Some "gee whiz" facts about the 377th: The truckers in the command have driven more than 80 million miles since the beginning of Operation Iraqi Freedom - for comparison, the sun is 93 million miles from the Earth. Over the next year, the command will move 300,000 people into and out of theater. This includes servicemembers going on rest and recreation.

The command will also work to deploy and redeploy almost 25,000 coalition members. "We work on getting them in country, downrange and then back out," Casella said. The command also - as part of prior agreements - works to supply the coalition units and help their maintenance efforts.

Coalition servicemembers are embedded in the 377th "and they have been since Day 1," Casella said.

The largest organization in the command is the 143rd Transportation Brigade. The organization is an "enduring unit," meaning it has been deployed to the region since before Operation Iraqi Freedom. Servicemembers assigned have deployed into and out within the command. That includes assigned transportation units and drivers, mechanics and dispatching personnel from all over the Army, Navy and Air Force.
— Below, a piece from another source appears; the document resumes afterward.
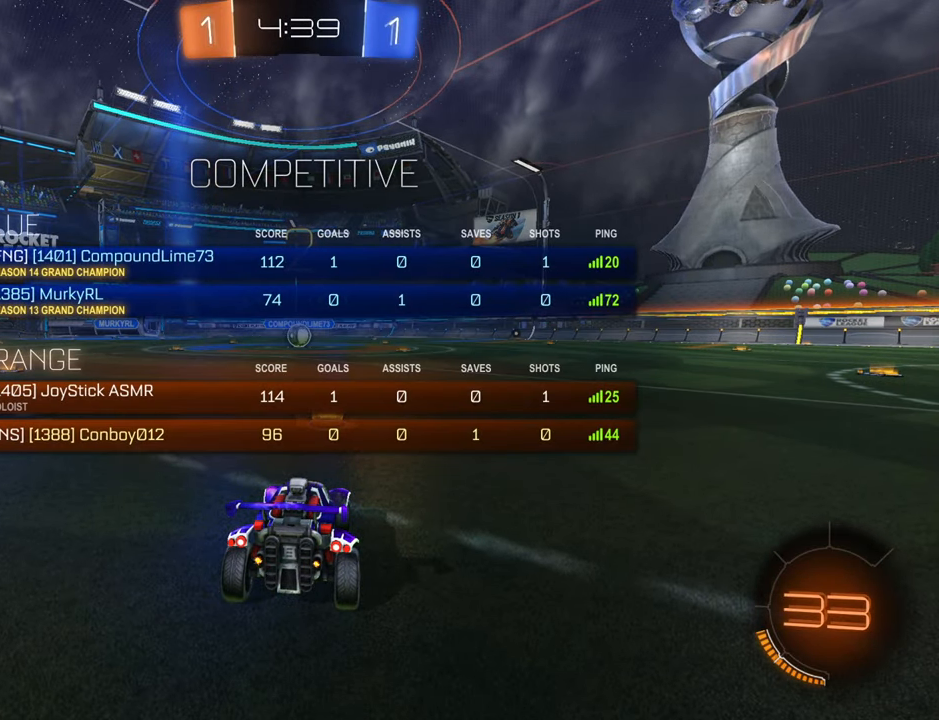
{"buttons": ["B", "L1", "R2"], "left_stick": "center", "right_stick": "center", "events": []}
"Right now we have almost 300 drivers from the Air Force in the unit," Casella said. "They have been a tremendous help."

The airmen receive the same training as the Army drivers and serve alongside the soldiers. In a previous rotation, Navy drivers supplemented the soldiers.

Navy personnel help in other ways as well. Sailors man small gunboats at the port, they load and unload ships arriving in Kuwait and, in a nontraditional job, sailors handle customs inspections for seaborne materials.

The troops in the 377th, of course, bring supplies in. But they also bring out vehicles for redeploying units or vehicles that need maintenance.

"We do almost all direct support here," Casella said. "Contractors here can also do some depot-level maintenance so we don't have to ship the vehicle back to the United States. It allows us to get the vehicle back to the fight quicker."

The convoys can be dangerous. The soldiers talk about "green trucks" and "white trucks." Green trucks are regular military vehicles manned with military crews. The white ones are civilian contractor trucks that carry food, water, fuel and other commodities. And they, like the military vehicles, must be convoyed into Iraq.

The transportation brigade has up-armored humvees and "gunships" for convoy protection. The gunships are trucks outfitted with extra armor and heavier weapons. They are interspersed within convoys and have been extremely successful in discouraging enemy fighters from challenging the convoys, the general said.

The American military in Kuwait has a full-up medical establishment - including a Navy hospital - that is part of the 377th. The unit handles U.S. casualties in Iraq. But the medics here also handle an innovative program that brings them servicemembers from Iraq who need minor surgery.

"They get the routine surgery they need, rest and recuperate, and then go back to Iraq," Casella said. "If they had to go back to Europe or the United States for the treatment, we would have to replace them. This allows them to get back into the fight."

Casella, an Army Reservist from California, leads a unit that is mostly active-duty personnel. He estimates a 60-40 split in the command between active and the reserve components.

"But the point of fact is that if you were just walking around the command, you wouldn't know who the active-duty personnel are and who is in the Reserve or National Guard," he said. "And at the soldier, sailor and airman level, it really doesn't matter. All they are concerned with is getting the job done, and they work together to accomplish it."